- Work to complete
In the forum thread on polishing car trim, rewrite the passage between "## m4rkymark (Aug" and "hope this helps.", inclusive, with "piano black trim" changed to "gloss black trim".

Thanks for sharing, great tips


----------



## Kotsos (May 7, 2011)

Great work to both of them. 

You know what my fav write up would be


----------



## m4rkymark (Aug 17, 2014)

Rgk Detailing said:


> Thank you to everyone for your comments much appreciated :thumb:
> 
> The piano black trim is polished via rotary, in this case, Menzerna intensive polish, followed by 85 rd, using Chemical guys white polishing and black finishing spot pads, if you have just very light marring on your trim then a finishing polish and pad may restore a flawless finish to the trim, even a da polisher would be just as effective, unfortunately polishing by hand would yield limited success, other than hiding any defects in the trim, hope this helps.
> 
> Richard


ive got a DA polisher but don't have any menzerna, you have given me food for thought though thanks. you only have to look at these trims and they seem to mark, they are a PITA!


----------



## siradamrees (May 3, 2011)

fantastic job


----------



## e60mad (Dec 10, 2007)

Agreed, very nice work indeed


----------



## unique detail (Jan 26, 2012)

Top draw as always Rich:thumb:


----------



## Rgk Detailing (Dec 6, 2006)

Thanks fellas :thumb:



m4rkymark said:


> ive got a DA polisher but don't have any menzerna, you have given me food for thought though thanks. you only have to look at these trims and they seem to mark, they are a PITA!


Yes the piano black trim does mark very very easily, make as little contact as possible with the trim, especially whenever you the clean your car, a very light pass with the mitt, and again when drying off should help reduce the amount of marks which reappear, all the best removing the marks first however 

Richard


----------

- Dataset content

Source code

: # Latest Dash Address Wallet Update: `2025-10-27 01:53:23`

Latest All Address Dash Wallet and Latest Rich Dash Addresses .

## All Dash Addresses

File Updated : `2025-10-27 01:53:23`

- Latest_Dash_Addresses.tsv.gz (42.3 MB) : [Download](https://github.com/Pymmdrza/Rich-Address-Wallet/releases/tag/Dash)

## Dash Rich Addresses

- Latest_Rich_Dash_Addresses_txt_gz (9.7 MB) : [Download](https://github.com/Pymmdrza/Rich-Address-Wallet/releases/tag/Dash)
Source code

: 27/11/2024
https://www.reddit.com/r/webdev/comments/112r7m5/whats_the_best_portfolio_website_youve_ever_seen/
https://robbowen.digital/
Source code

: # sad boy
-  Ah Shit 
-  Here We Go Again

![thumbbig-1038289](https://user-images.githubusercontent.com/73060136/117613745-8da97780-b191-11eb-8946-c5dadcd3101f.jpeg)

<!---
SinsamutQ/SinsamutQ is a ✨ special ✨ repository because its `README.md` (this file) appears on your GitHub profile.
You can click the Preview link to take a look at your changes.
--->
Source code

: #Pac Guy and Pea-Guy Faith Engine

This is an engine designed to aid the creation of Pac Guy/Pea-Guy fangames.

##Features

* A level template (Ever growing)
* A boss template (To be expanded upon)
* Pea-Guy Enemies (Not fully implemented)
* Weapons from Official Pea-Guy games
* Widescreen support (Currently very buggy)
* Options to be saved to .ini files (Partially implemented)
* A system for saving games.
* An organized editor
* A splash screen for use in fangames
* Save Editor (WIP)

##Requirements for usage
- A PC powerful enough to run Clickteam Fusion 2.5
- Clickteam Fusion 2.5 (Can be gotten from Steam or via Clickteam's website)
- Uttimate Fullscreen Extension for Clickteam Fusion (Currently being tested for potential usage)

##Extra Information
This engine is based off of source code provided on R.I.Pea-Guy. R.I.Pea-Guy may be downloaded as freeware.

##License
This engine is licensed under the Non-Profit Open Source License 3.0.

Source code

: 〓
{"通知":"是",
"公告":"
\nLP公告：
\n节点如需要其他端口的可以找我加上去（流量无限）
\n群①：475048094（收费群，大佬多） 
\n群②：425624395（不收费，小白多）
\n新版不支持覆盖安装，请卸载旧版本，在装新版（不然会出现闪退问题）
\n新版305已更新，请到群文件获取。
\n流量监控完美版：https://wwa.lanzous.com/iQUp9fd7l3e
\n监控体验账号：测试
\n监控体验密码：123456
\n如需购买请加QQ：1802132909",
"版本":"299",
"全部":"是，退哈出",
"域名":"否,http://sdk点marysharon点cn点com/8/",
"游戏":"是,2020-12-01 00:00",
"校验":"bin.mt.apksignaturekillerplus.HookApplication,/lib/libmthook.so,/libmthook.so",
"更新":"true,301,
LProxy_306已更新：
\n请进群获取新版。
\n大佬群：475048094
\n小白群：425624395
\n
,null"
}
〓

--

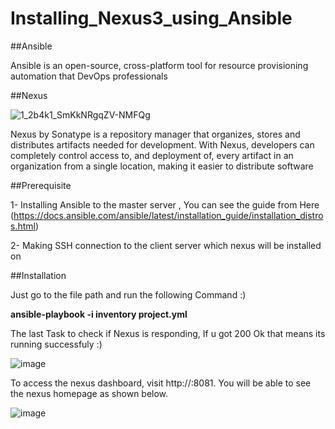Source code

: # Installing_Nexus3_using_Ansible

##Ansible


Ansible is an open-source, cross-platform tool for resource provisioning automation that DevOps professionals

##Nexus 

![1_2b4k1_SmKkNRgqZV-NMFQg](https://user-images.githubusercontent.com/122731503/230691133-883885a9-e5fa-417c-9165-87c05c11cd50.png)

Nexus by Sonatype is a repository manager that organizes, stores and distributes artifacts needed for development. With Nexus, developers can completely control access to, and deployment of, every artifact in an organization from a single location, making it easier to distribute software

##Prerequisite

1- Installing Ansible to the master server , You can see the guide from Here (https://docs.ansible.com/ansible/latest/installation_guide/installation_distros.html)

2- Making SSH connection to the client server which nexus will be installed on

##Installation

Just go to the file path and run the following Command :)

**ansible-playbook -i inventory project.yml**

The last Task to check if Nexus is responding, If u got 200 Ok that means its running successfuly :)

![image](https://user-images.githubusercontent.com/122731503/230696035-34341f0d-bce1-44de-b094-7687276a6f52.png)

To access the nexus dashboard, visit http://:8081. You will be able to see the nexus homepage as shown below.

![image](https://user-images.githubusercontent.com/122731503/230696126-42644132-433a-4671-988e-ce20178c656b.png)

- Answer section
## m4rkymark (Aug 17, 2014)

Rgk Detailing said:


> Thank you to everyone for your comments much appreciated :thumb:
> 
> The gloss black trim is polished via rotary, in this case, Menzerna intensive polish, followed by 85 rd, using Chemical guys white polishing and black finishing spot pads, if you have just very light marring on your trim then a finishing polish and pad may restore a flawless finish to the trim, even a da polisher would be just as effective, unfortunately polishing by hand would yield limited success, other than hiding any defects in the trim, hope this helps.